Golfers, like a lot of professional athletes, have confidence in their golf ability that is almost off the charts. I think this possibly plays into why so many appear to have extremely fragile bodies at younger and younger ages in spite of ever higher levels of physical fitness. With better and better players having better and better sport psychologists, they develop such extreme confidence in their playing ability that anytime they play bad, their subconscious looks for a way to distract them from the unthinkability that they are just bad at sports. Many in there 20’s, that exercise and train every morning, and play golf all day, have to withdraw from a golf tournament after playing with their toddler takes them out the night before a big round. Why mind body concepts are unknown is a complete mystery to me. The top athletes hire the top sports phycologists and top back surgeons, but basic mind body pain concepts are completely lost and costing these athletes millions.
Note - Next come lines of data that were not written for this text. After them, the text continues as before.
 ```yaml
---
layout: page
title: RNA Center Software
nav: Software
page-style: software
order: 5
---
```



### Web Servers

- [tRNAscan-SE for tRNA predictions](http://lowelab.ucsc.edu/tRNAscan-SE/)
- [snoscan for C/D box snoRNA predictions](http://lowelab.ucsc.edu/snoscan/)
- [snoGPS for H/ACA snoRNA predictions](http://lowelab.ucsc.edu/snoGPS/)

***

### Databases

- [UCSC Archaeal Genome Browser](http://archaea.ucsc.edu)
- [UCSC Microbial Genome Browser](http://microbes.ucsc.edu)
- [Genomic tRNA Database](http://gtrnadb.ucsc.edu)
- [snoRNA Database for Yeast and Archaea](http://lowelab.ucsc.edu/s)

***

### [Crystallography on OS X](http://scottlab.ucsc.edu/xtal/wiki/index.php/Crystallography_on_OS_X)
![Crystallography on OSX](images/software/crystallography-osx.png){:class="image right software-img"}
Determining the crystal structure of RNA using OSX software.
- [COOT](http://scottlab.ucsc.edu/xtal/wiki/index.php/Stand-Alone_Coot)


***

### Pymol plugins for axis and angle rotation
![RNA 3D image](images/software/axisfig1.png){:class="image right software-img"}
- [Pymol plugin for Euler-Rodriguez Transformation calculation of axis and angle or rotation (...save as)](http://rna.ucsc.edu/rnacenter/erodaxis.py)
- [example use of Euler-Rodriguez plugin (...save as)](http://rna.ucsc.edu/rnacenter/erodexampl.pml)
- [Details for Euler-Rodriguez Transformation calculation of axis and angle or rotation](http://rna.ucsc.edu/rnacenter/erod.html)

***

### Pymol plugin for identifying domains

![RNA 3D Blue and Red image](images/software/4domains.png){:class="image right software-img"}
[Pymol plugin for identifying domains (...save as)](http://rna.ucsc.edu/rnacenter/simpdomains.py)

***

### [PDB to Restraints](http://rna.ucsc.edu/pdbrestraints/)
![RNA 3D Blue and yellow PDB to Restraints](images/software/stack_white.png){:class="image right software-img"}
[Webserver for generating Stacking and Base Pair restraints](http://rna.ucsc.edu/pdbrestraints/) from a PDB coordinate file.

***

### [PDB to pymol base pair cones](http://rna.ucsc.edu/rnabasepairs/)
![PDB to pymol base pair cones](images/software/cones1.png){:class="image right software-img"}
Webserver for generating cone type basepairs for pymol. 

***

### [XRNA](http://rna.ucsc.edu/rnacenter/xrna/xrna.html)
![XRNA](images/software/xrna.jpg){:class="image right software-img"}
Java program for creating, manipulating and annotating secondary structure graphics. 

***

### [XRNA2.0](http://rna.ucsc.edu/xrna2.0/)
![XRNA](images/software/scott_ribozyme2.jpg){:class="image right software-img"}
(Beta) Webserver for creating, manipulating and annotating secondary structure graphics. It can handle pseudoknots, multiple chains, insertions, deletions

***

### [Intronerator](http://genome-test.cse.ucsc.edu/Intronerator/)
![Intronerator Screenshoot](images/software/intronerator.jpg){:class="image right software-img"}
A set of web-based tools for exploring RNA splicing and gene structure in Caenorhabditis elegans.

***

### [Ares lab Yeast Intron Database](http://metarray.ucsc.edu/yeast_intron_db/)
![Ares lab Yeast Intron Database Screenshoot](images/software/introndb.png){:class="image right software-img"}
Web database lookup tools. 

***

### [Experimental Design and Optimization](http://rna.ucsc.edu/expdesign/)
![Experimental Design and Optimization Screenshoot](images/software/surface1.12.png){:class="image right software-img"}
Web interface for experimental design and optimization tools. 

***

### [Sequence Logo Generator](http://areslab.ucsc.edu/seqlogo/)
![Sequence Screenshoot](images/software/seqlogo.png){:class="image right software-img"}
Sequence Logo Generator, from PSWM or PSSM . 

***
Maybe the inverse is why I suck at golf. I have such high confidence in my body that any bad shot I hit must be from lack of any inherit golf skill or natural ability. See how that might play out subconsciously if you don’t have the correct mindset?!

Oh, and hey Scottie Scheffler, congrats on the big Masters win! Want to learn how to play without all that placebo tape on your back and neck? You have a kid on the way. Hit me up before this neck pain gets out of hand and before the surgery train makes the first of many stops at your mansion door!

I am not saying that being in The Zone or in a higher vibration place is possible all the time, but I do believe that just like with sports, being in the Zone is something that can be learned and cultivated. That is what I hope to help people with in this blog.